====== EXTRAIT DE PAGE ======

Une chronique du cabinet Dufresne Hébert Comeau - Les clauses de paiement sur paiement sont un phénomène assez particulier que l’on rencontre quasi exclusivement dans le domaine de la construction. En permettant aux entrepreneurs généraux de suspendre tout paiement tant qu’ils ne sont pas eux-mêmes payés par le propriétaire, ce type de clause met les sous-traitants à la merci d’une relation contractuelle qui ne les concerne pas et sur laquelle, bien souvent, ils n’ont aucun ascendant.
La Cour d’appel a confirmé que ces clauses étaient légales, mais a toujours laissé la porte ouverte à en contester l’application en cas d’abus. En quelque sorte, l’entrepreneur général qui désire se prévaloir d’une telle clause doit montrer « patte blanche » en prouvant qu’il n’a pas été négligent et qu’il a raisonnablement tenté d’obtenir le paiement de son client.
L’affaire 9144-5965 Québec inc. (Tavano Acoustique) c. La Corporation de construction Tridôme, entendue par la Cour du Québec l’an dernier, est une application intéressante de ces principes.
Tavano Acoustique avait conclu un contrat de plus de 400 000 $ pour la pose de gypse et de tuiles acoustiques sur un chantier de copropriété important connu comme le projet Ward. Impayée de quelque 50 000 $ en fin de projet, malgré l’absence de déficiences notables, Tavano essuie une fin de non-recevoir de Tridôme, qui invoque un défaut de paiement de son propre client et l’application de la clause de paiement sur paiement contenue au contrat de Tavano.

====== ENREGISTREMENTS À UTILISER ======

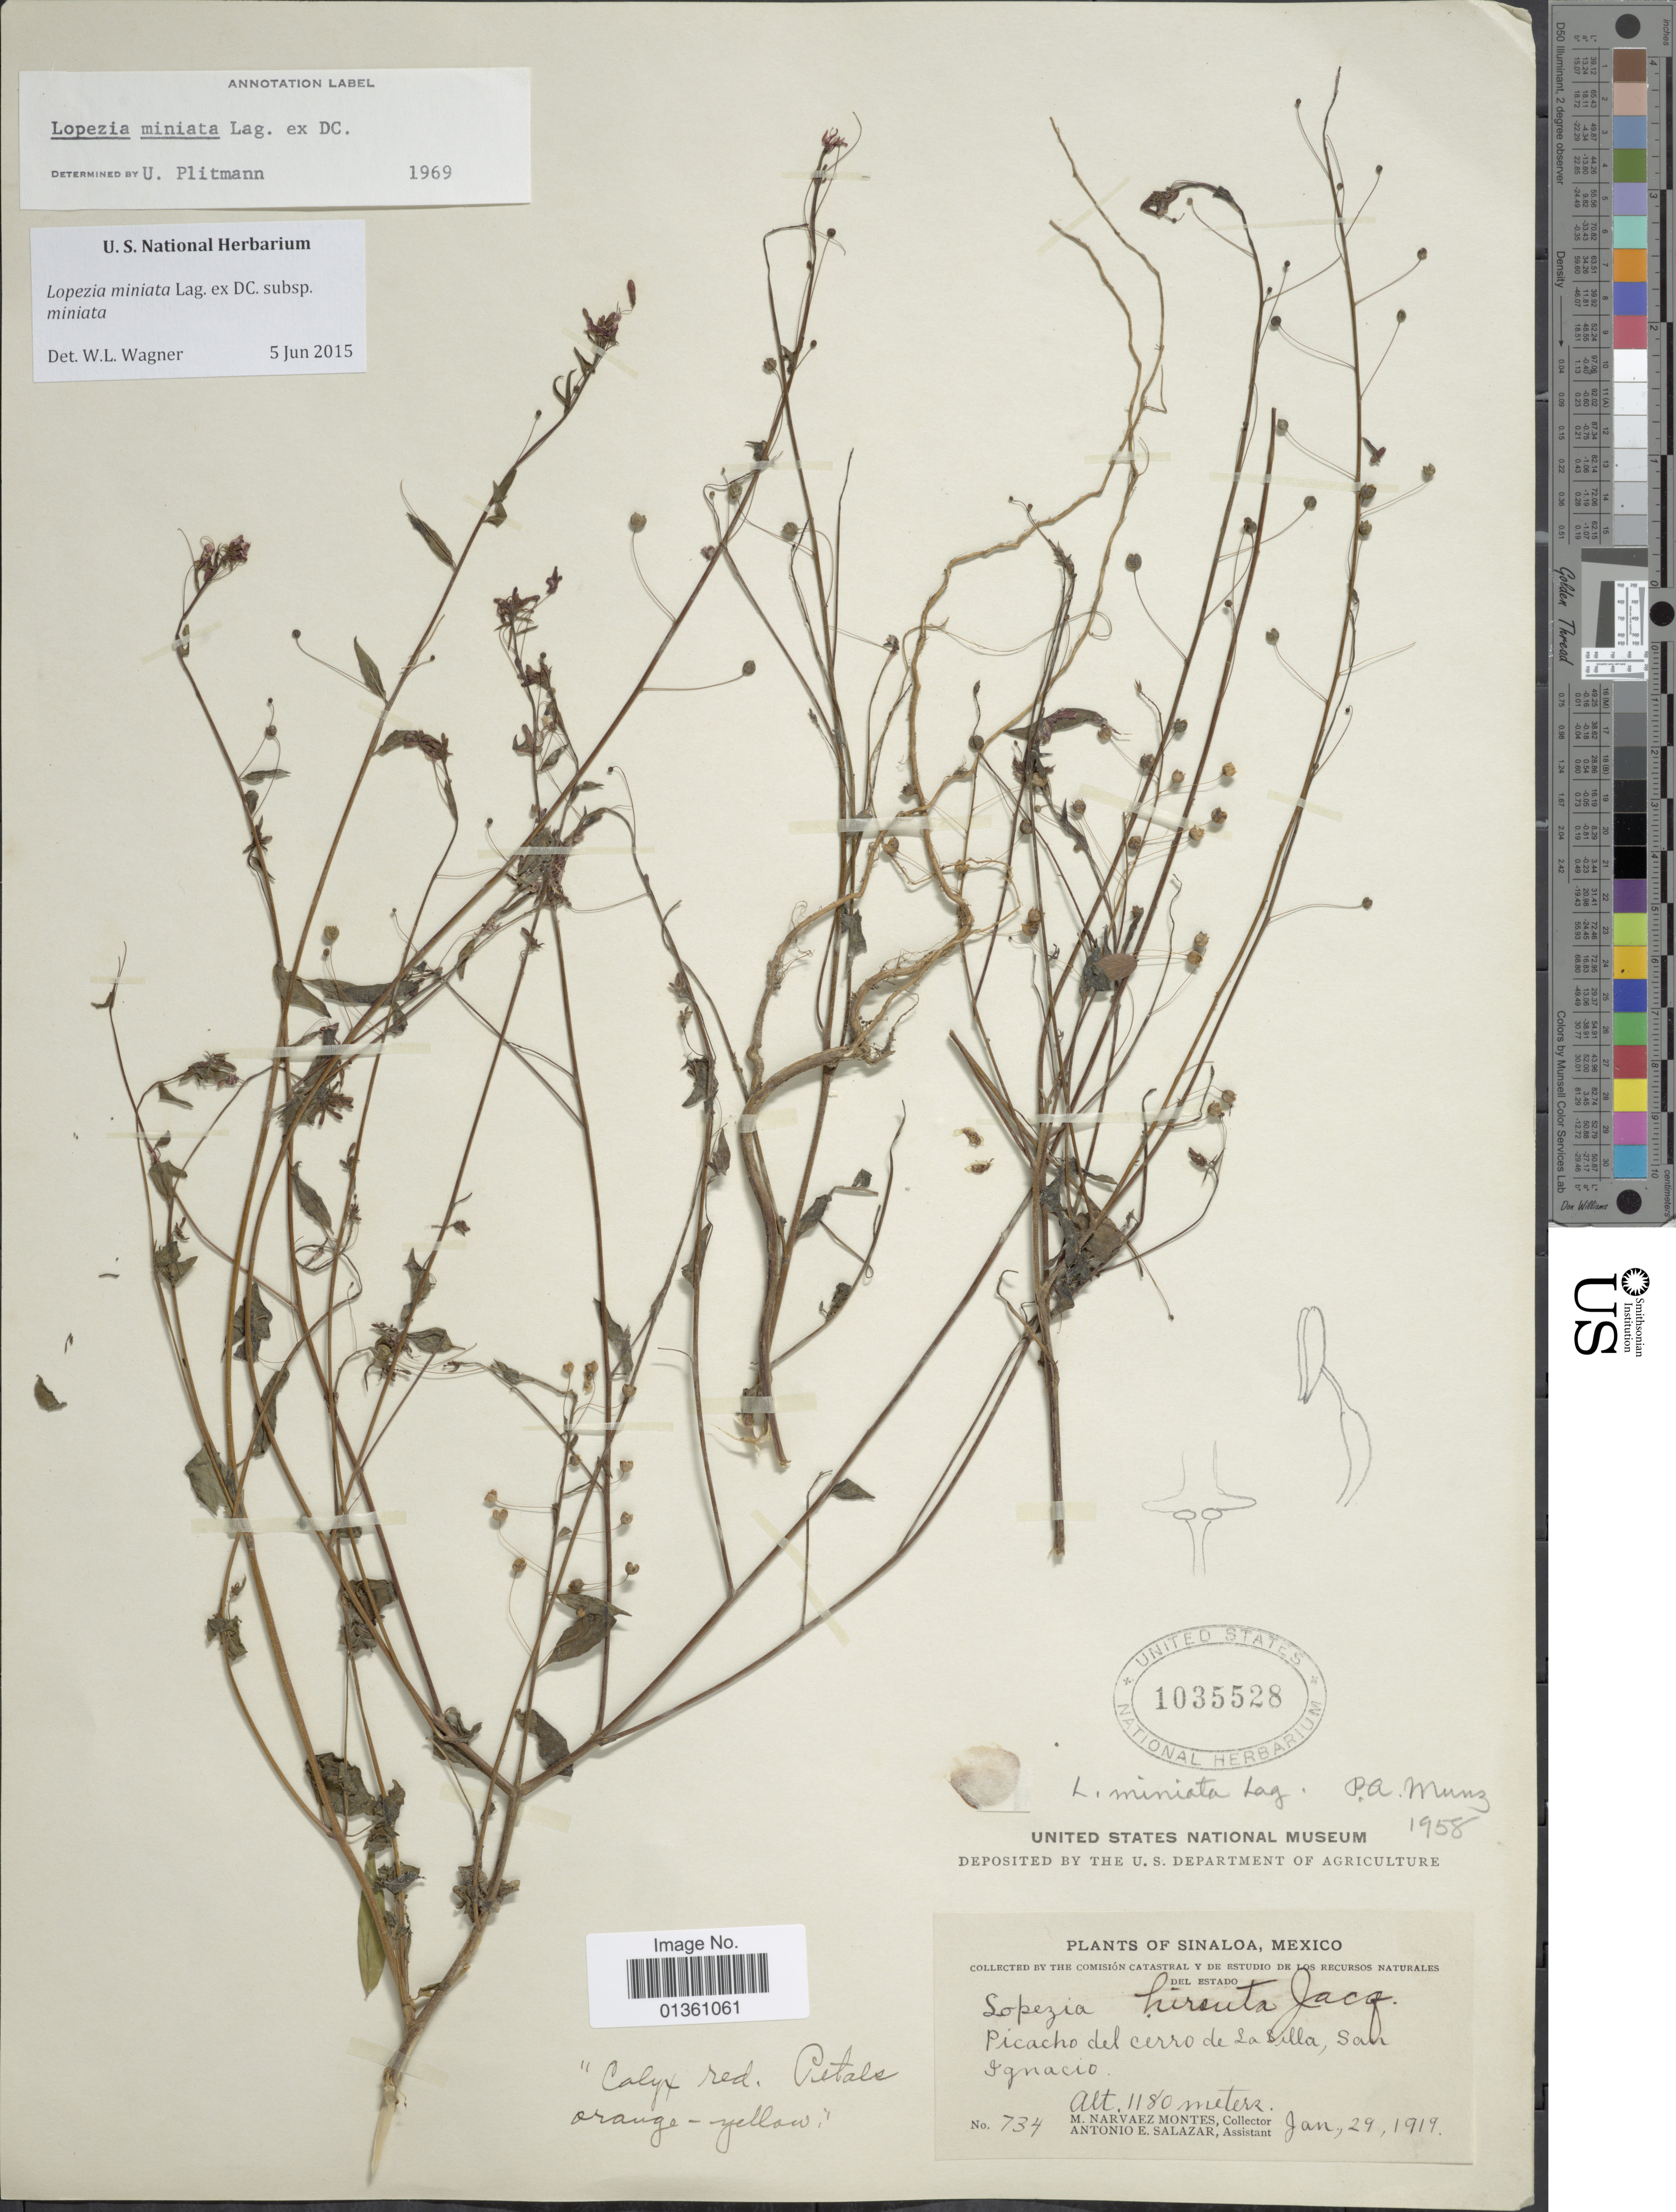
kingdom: Plantae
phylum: Tracheophyta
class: Magnoliopsida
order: Myrtales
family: Onagraceae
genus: Lopezia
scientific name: Lopezia miniata subsp. miniata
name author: Lag. ex DC.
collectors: M. Montes & A. E. Salazar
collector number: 734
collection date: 1919-01-29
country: Mexico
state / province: Sinaloa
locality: Picacho del cerro de La Silla, San Ignacio.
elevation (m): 1180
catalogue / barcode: US 1035528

======

## TÂCHES À RÉALISER
1 – Recopiez mot pour mot toutes les lignes de l'enregistrement d'herbier ci-dessus, sans reprendre l'image.
2 – Reprenez l'extrait sur les clauses de paiement sur paiement à la suite de sa dernière phrase.

## RÉPONSES ATTENDUES
1 –
kingdom: Plantae
phylum: Tracheophyta
class: Magnoliopsida
order: Myrtales
family: Onagraceae
genus: Lopezia
scientific name: Lopezia miniata subsp. miniata
name author: Lag. ex DC.
collectors: M. Montes & A. E. Salazar
collector number: 734
collection date: 1919-01-29
country: Mexico
state / province: Sinaloa
locality: Picacho del cerro de La Silla, San Ignacio.
elevation (m): 1180
catalogue / barcode: US 1035528

2 –
Une obligation de diligence
La preuve au procès indique que Tridôme a utilisé la clause de paiement sur paiement avec ses différents sous-traitants de façon plutôt variable. En effet, alors que Tavano est toujours impayée de son solde contractuel, d’autres sous-traitants qui avaient pour leur part publié une hypothèque légale sur l’immeuble ont été payés entièrement. Plus encore, bien qu’une somme importante lui soit due, il semble que Tridôme n’ait pour sa part inscrit aucune hypothèque légale, ni entrepris de recours judiciaire contre le propriétaire.
Devant un tel scénario, la Cour en vient à la conclusion que la clause de paiement sur paiement est exercée de façon excessive et déraisonnable, et la déclare inopposable à Tavano. Tridôme est donc condamnée à payer son sous-traitant immédiatement.
On peut retenir de cette cause les constats suivants :
- la clause de paiement sur paiement reste un outil légal et puissant que tout entrepreneur devrait tenter d’inclure dans ses contrats avec ses sous-traitants et fournisseurs. À l’inverse, il s’agit pour les sous-traitants d’une épée de Damoclès au potentiel dangereux, surtout sur les gros chantiers mettant en cause un grand nombre d’entrepreneurs.
- Néanmoins, cette clause exige de celui qui veut s’en prévaloir (généralement l’entrepreneur général) une attitude proactive pour faire valoir ses droits et, par ricochet, ceux de son sous-traitant. Le recours rapide aux procédures hypothécaires et/ou judiciaires est donc important.
- L’entrepreneur général qui dispose d’une telle clause dans plusieurs contrats sur un même chantier devra agir avec bonne foi et équité envers ses sous-traitants. La préférence donnée à certaines créances plutôt qu’à d’autres, sans motif valable, sera retenue contre lui. La publication d’une hypothèque légale par un sous-traitant, selon le jugement dans la présente affaire, ne serait pas considérée comme un motif valable.
Cette chronique constitue une source d’information générale. Pour toute question plus précise sur le sujet ou pour faire part de vos commentaires, nous vous invitons à communiquer avec l’auteur de cette chronique : Me Mathieu Turcotte, par courriel à mturcotte@dufresnehebert.ca ou téléphone au 514 331-5010.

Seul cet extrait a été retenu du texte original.